I'm using Kafka to send a file with 3 columns using Spark streaming 1.3 to insert into HBase. This is how my HBase looks like :
ROW COLUMN+CELL
zone:bizert column=travail:call, timestamp=1491836364921, value=contact:numero
zone:jendouba column=travail:Big data, timestamp=1491835836290, value=contact:email
zone:tunis column=travail:info, timestamp=1491835897342, value=contact:num
3 row(s) in 0.4200 seconds
And this is how I read data with spark streaming, I'm using spark-shell
:
import org.apache.spark.streaming.{ Seconds, StreamingContext }
import org.apache.spark.streaming.kafka.KafkaUtils
import kafka.serializer.StringDecoder
val ssc = new StreamingContext(sc, Seconds(10))
val topicSet = Set ("zed")
val kafkaParams = Map[String, String]("metadata.broker.list" -> "xx.xx.xxx.xx:9092")
val stream = KafkaUtils.createDirectStream[String, String, StringDecoder, StringDecoder](ssc, kafkaParams, topicSet)
lines.foreachRDD(rdd => { (!rdd.partitions.isEmpty)
lines.saveAsTextFiles("hdfs://xxxxx:8020/user/admin/zed/steams3/")
})
this code is working when I'm saving data into HDFS even it save many empty data to HDFS. before writing this question I was searching here and some other question like mine but I didn't get a good solution.
May you propose the best way to do this?. This is how my code look now
val sc = new SparkContext("local", "Hbase spark")
val tableName = "notz"
val conf = HBaseConfiguration.create()
conf.addResource(new Path("file:///opt/cloudera/parcels/CDH-5.4.7-1.cdh5.4.7.p0.3/etc/hbase/conf.dist/hbase-site.xml"))
conf.set(TableInputFormat.INPUT_TABLE, tableName)
val admin = new HBaseAdmin(conf)
lines.foreachRDD(rdd => { (!rdd.partitions.isEmpty)

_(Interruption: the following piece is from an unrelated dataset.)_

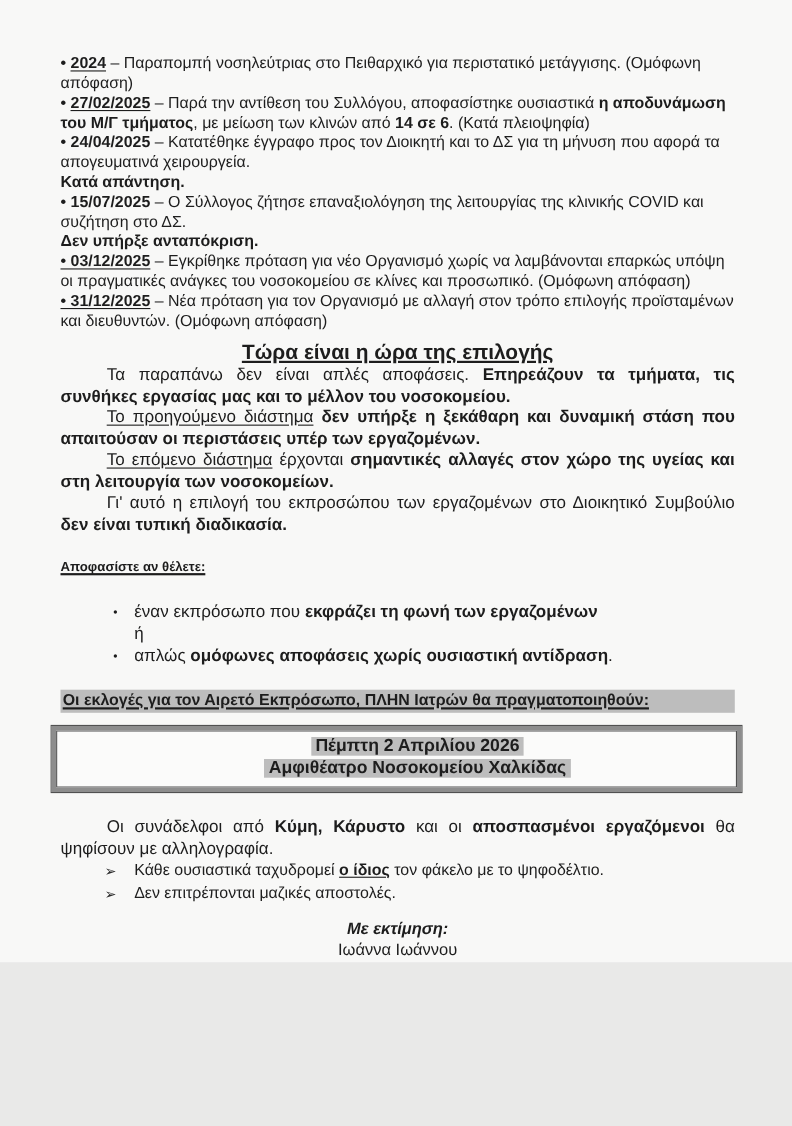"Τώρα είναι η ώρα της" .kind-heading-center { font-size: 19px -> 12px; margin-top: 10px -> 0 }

if(!admin.isTableAvailable(tableName)) {
print("Creating GHbase Table")
val tableDesc = new HTableDescriptor(tableName)
tableDesc.addFamily(new HColumnDescriptor("zone"
.getBytes()))
admin.createTable(tableDesc)
}else{
print("Table already exists!!")
}
val myTable = new HTable(conf, tableName)
// i'm blocked here
})